The BCSS (Breast Cancer Semantic Segmentation) consists of extracts from 151 WSI images from TCGA, containing over 20,000 segmentation annotations covering 21 different tissue types.

Raw data

Key stats

Modality Vision (WSI extracts)
Task Segmentation - 22 classes (tissue types)
Data size total: ~5GB
Image dimension ~1000-3000 x ~1000-3000 x 3
Magnification (μm/px) 40x (0.25)
Files format .png images / .mat segmentation masks
Number of images 151
Splits in use Train, Val and Test

Organization

The data is organized as follows:

bcss
├── rgbs_colorNormalized       # wsi images
│   ├── TCGA-*.png
├── masks                      # segmentation masks
│   ├── TCGA-*.png             # same filenames as images 

Download and preprocessing

The BCSS dataset class doesn't download the data during runtime and must be downloaded manually from links provided here.

Although the original images have a resolution of 0.25 microns per pixel (mpp), we extract patches at 0.5 mpp for evaluation.
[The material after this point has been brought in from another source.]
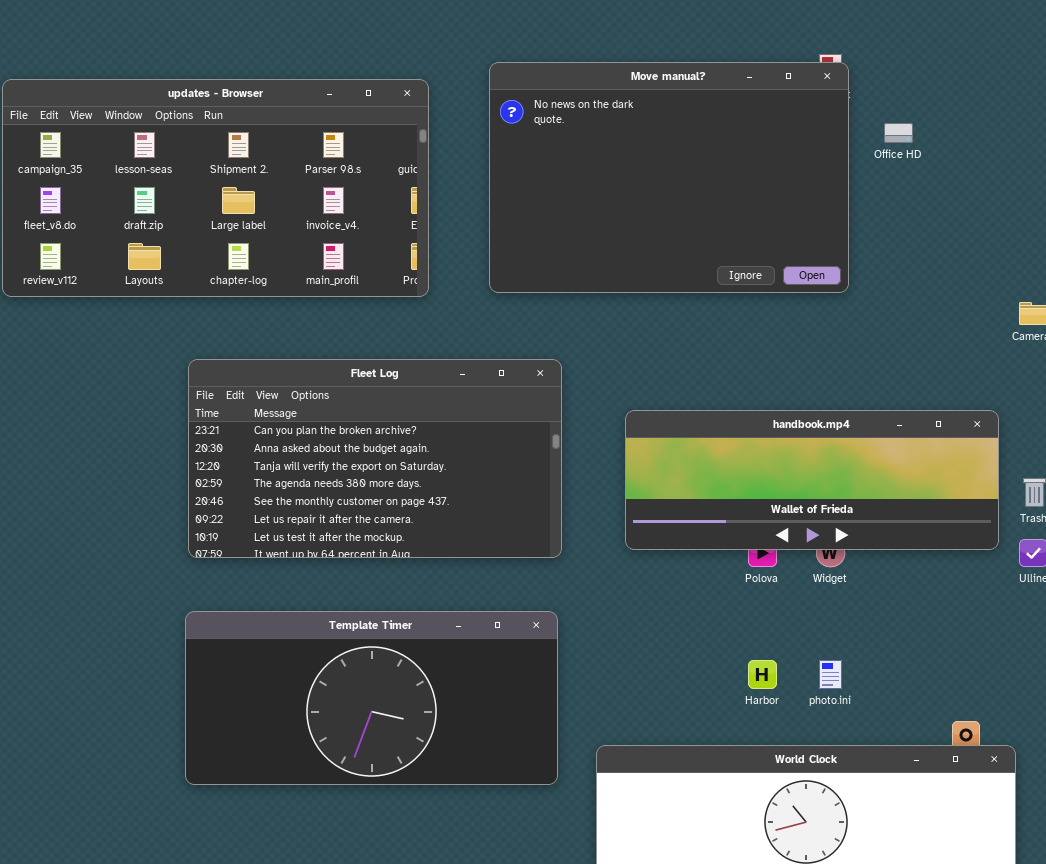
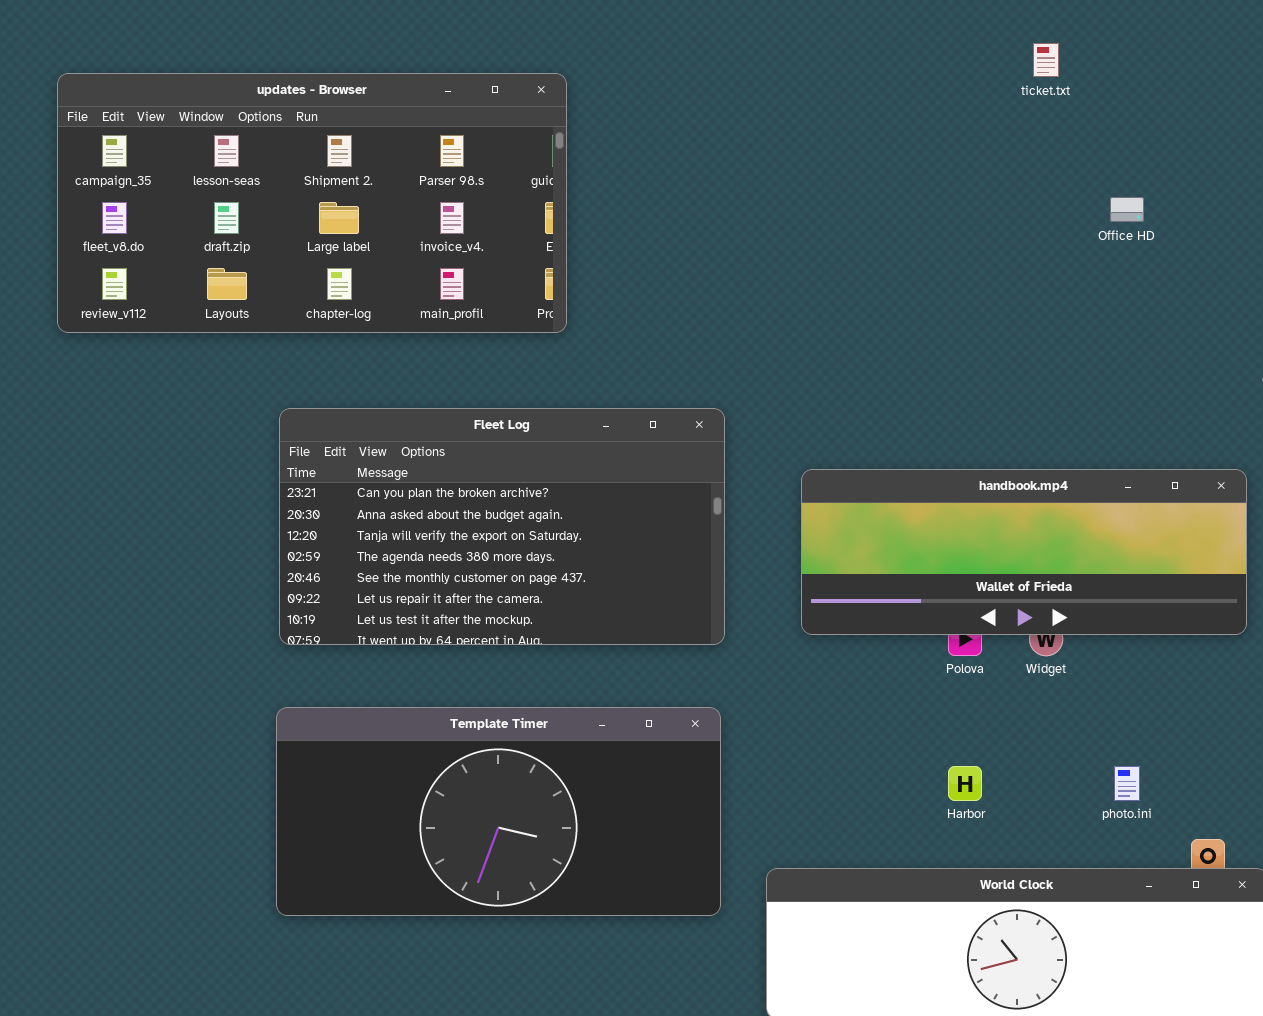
Move manual?: [489,62,849,293] -> none, closed
Office HD: [884,123,913,143] -> [1110,197,1144,222], moved
photo.ini: [819,660,842,689] -> [1114,766,1140,801], moved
This is because using the original resolution with common foundation model patch sizes (e.g. 224x224 pixels) would result in regions that are too small, leading to less expressive segmentation masks and unnecessarily complicating the task.

Splits

As a test set, we use the images from the medical institues OL, LL, E2, EW, GM, and S3, as proposed by the authors. For the validation split, we use images from the institutes BH, C8, A8, A1 and E9, which results in the following dataset sizes:

Splits Train Validation Test
#Samples 76 (50.3%) 30 (19.9%) 45 (29.8%)

License

The BCSS dataset is held under the CC0 1.0 UNIVERSAL license.